The budget solution doesn’t stop with Speaker Bryce Edgmon.
In an odd press conference today, Edgmon appeared alone, without any of his House majority colleagues, and explained that the buck stops with the House Republican minority, not the majority.
As he sat in the Speaker’s Chambers, facing questions from reporters, he said he doesn’t consider the budget a responsibility of just the majority.
The conservative minority was obstructing progress, he said.
Reporters were not buying it. Even Rich Mauer, the notoriously liberal journalist now reporting for KTUU, seemed skeptical.
“We need to have the difficult discussion on new revenues, I think that is very apparent,” Edgmon said, restating his party’s view that there is a need for an income tax to pay for what has become, under his watch, a $5 billion budget.
An income tax solution is not apparent to House Republicans. The conservative minority had offered dozens of amendments last week to lower the overall budget. On Monday, both liberals and conservatives voted across caucus lines to boost the Permanent Fund dividend to $2,700 this year.
That much was agreed on by a slim majority that felt it was time to go back to the time-honored formula for calculating the dividend.
House Minority Charisse Millett had earlier offered a different view of reality.
Millett had told a reporter from KTOO: “The three Republicans organized with the Democrats and independents because they had the plan. They had the votes. They were all aligned on Alaska’s future. And we’re seeing now that the alignment is not there. Unfortunately, when you are in leadership, and you’re the Speaker, it’s your obligation with 22 people to get the budget passed with 21.”

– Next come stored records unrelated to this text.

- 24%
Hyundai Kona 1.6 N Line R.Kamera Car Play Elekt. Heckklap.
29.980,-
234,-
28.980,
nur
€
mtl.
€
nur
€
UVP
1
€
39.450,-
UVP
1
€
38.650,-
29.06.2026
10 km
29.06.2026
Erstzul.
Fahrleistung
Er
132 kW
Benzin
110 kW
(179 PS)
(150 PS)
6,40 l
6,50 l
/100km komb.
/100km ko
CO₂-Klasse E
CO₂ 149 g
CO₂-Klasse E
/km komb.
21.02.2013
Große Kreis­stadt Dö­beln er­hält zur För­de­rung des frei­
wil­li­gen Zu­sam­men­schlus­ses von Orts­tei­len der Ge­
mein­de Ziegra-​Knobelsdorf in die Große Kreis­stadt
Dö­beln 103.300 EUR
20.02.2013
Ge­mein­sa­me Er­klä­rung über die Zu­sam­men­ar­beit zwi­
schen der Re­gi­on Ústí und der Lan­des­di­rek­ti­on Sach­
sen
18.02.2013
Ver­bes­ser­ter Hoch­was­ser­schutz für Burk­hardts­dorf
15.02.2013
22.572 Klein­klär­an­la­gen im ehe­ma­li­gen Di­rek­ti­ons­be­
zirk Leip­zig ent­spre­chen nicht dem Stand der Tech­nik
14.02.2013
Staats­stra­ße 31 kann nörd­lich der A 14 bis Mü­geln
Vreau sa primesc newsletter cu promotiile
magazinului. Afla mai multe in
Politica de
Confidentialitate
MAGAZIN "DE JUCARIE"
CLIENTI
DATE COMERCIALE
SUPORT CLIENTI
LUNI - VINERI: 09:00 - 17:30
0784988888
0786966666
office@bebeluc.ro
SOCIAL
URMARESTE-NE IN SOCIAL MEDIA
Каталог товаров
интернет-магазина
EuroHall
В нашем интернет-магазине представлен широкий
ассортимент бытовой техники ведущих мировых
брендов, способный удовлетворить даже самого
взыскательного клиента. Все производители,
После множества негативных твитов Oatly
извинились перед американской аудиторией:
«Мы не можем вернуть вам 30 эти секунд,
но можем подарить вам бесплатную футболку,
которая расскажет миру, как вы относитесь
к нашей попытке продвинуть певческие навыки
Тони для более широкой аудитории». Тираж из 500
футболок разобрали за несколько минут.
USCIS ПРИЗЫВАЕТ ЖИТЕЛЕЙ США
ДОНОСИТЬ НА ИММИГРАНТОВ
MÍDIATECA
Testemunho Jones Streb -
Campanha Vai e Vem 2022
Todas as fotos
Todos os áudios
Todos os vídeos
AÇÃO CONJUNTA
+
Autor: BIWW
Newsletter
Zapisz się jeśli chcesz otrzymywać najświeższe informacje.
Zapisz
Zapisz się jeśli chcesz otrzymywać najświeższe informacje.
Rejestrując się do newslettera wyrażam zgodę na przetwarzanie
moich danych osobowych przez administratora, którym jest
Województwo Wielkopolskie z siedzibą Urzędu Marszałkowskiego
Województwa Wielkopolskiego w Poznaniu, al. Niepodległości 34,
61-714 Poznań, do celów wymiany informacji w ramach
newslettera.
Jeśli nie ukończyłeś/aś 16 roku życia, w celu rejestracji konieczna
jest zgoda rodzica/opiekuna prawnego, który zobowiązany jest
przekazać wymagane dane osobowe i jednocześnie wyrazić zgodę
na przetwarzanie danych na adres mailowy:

Edgmon didn’t like that characterization, answering, “I don’t reduce this to sort of carping about majority and minority politics and being more part of the problem, as opposed to part of the solution.”
But he admitted the body is at an impasse. “I’m trying to find a way that we get an operating budget passed, that we somehow find a consensus point between the many competing viewpoints, not just on the budget itself, but on the annual Permanent Fund dividend,” he said.
It wasn’t long, however, before Edgmon blamed Republicans for blocking the majority’s will to enact an income tax, as it has tried to do for two years.
“The minority is not willing to come to consensus. Their whole goal is to obstruct, to delay, to stymie,” he said.
“You’re not going to hear me in the media throwing political salvos at [Millett’s] coalition or anyone for that matter because that’s not going to get us closer to the solution at this point.”
Edgmon went on to say that a larger dividend, such as the one approved by a slim majority of the House on Monday, was not likely to be sustainable into the future.
HOUSE MAJORITY RUNNING OUT OF RUNWAY
Edgmon had begun his remarks by admitting the House was in a budget impasse that “has been obvious to everyone.”
“Our coalition, we took the political risk last year and we’re at the point where we’ve not been able to find the consensus to get the operating budget off the floor.”
Earlier in the day, Edgmon was forced to conduct a “technical session,” essentially gaveling in and out without getting work done because of the chaos in his caucus.
But even that was a struggle for the Democratic-controlled majority.
Why not a regular session on Day 72? If no House floor session today, would it be likely to pass a budget on Good Friday? Easter Monday? Or is the House really willing to hand over the operating budget to the Senate on Day 80, leaving the Senate only 10 days to process the funding plan for state services next year?
In that scenario, the 120-day session is almost a certainty.
And yet Wednesday’s House meltdown was worse when the technical session suddenly had a quorum, and business might have been conducted.
When all 17 Republican members showed up for the technical session, with their sleeves rolled up and ready to work, four of the Democrats also showed up. It was a miscount on the Speaker and House Majority Leader Chris Tuck’s part.
Work could actually get done.
Speaker Edgmon hastily called an at-ease so he could shoo Rep. Daniel Ortiz from the House Chamber, therefore ensuring Edgmon did not have enough members to conduct business.
Then Rep. Harriet Drummond walked out of the Chambers, to give added insurance there would not be a quorum.
The House Democrat-led majority starts Thursday in a state of disarray, having ended Wednesday unable to even figure out how many people they need to not show up in order for them to not get any business done.